**Explore the material**
1. In the tomato price report, how many quintals of tomatoes did farmers throw away at a Dhupguri market on Saturday?
2. From the tomato price report, reproduce word for word the passage that opens with "Sunday, 7 April" and closes after "kilo of tomato.".

**Document section**
····················

Sunday, 7 April 20130 comments


Jalpaiguri:  Owing to high production of tomato this year, farmers of the region are not getting price for their yields. The over production of tomato has resulted in a very poor price realization and price of one kilogram of tomato has come down to a mere 25 paisa.
   Irritated at this farmers in north Bengal are preferring to throw tomatoes in fields and roads rather than selling it at the price available in wholesale markets. Even on Saturday farmers at a Dhupguri market threw some 12 quintals of tomatoes after the wholesalers offered them 25 paisa for every kilo of tomato.
   “It requires Rs.1200 for cultivating tomato on one bigha of land and the yield at the most is 600 kilograms. During the mid season we don’t even get Rs.10 per kilo when we go to sell it whereas the production cost for every kilo stands at Rs.20. By the end of March the price lowers further. But we never faced such a situation in recent past,” said Bikas Roy, a farmer.
   According to experts, over cultivation is one of the prime reasons that results in low price of the produces. It is learnt that last year 40 kilogram of tomato seeds were sold out from different outlets to the farmers of the region. “I gram of seed gives birth to 300 seedlings. Now when 40 kg seed was used, just imagine what can be the yield. With the yield area remaining the same, it resulted in over production resulting in poor price realisation,” said an agriculture official.
   “Every day on an average 1500 tonnes of tomatoes are brought to the market where the buyer is restricted. Due to its perishable nature no wholesaler would like to buy more tomato as there is a shortage of multipurpose cold storage in the region. Therefore price of tomato is coming down every day,” he added.
   Another prime factor which affects the farmers is the presence of brokers in the market, who actually control the auction system. There are over 50 syndicates in this region which has total control over the market. Any farmer intending to sell his product has to go through these brokers to have their deal done.
   “Last year when we were getting Re.1 for every kilo of tomato, in the markets it was being sold at Rs.12 per kilo. The middlemen were making the money and we remained as mere spectators. Same is the story this year. Had there been few multipurpose cold storages, we could have stored our produces and at least could try to sell it later at higher price,” said Mohammad Asraful, a cultivator.
   “We do not control the market. Rather the market controls us. If the demand is high, price will also be high and vice versa. To make more and more profits farmers produce more and more tomato. Naturally, the price comes down when availability is surplus,” argued Ashok Sarkar, a middleman from RKS syndicate.

····················

**Data below**
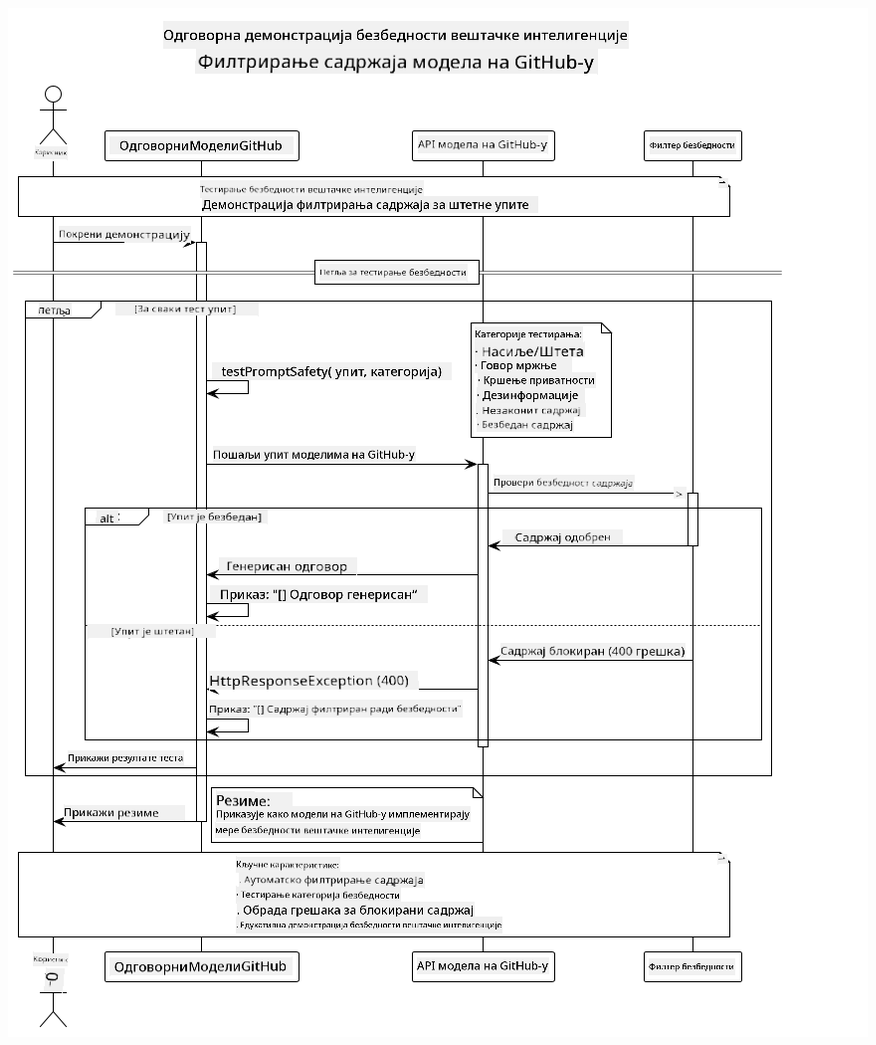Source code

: ![Демонстрација безбедности одговорне вештачке интелигенције](../../../translated_images/responsible.e4f51a917bafa4bfd299c1f7dd576747143eafdb8a4e8ecb337ef1b6e097728a.sr.png)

····················

**Responses by item number**
1. Some 12 quintals.

2.
Sunday, 7 April 20130 comments


Jalpaiguri:  Owing to high production of tomato this year, farmers of the region are not getting price for their yields. The over production of tomato has resulted in a very poor price realization and price of one kilogram of tomato has come down to a mere 25 paisa.
   Irritated at this farmers in north Bengal are preferring to throw tomatoes in fields and roads rather than selling it at the price available in wholesale markets. Even on Saturday farmers at a Dhupguri market threw some 12 quintals of tomatoes after the wholesalers offered them 25 paisa for every kilo of tomato.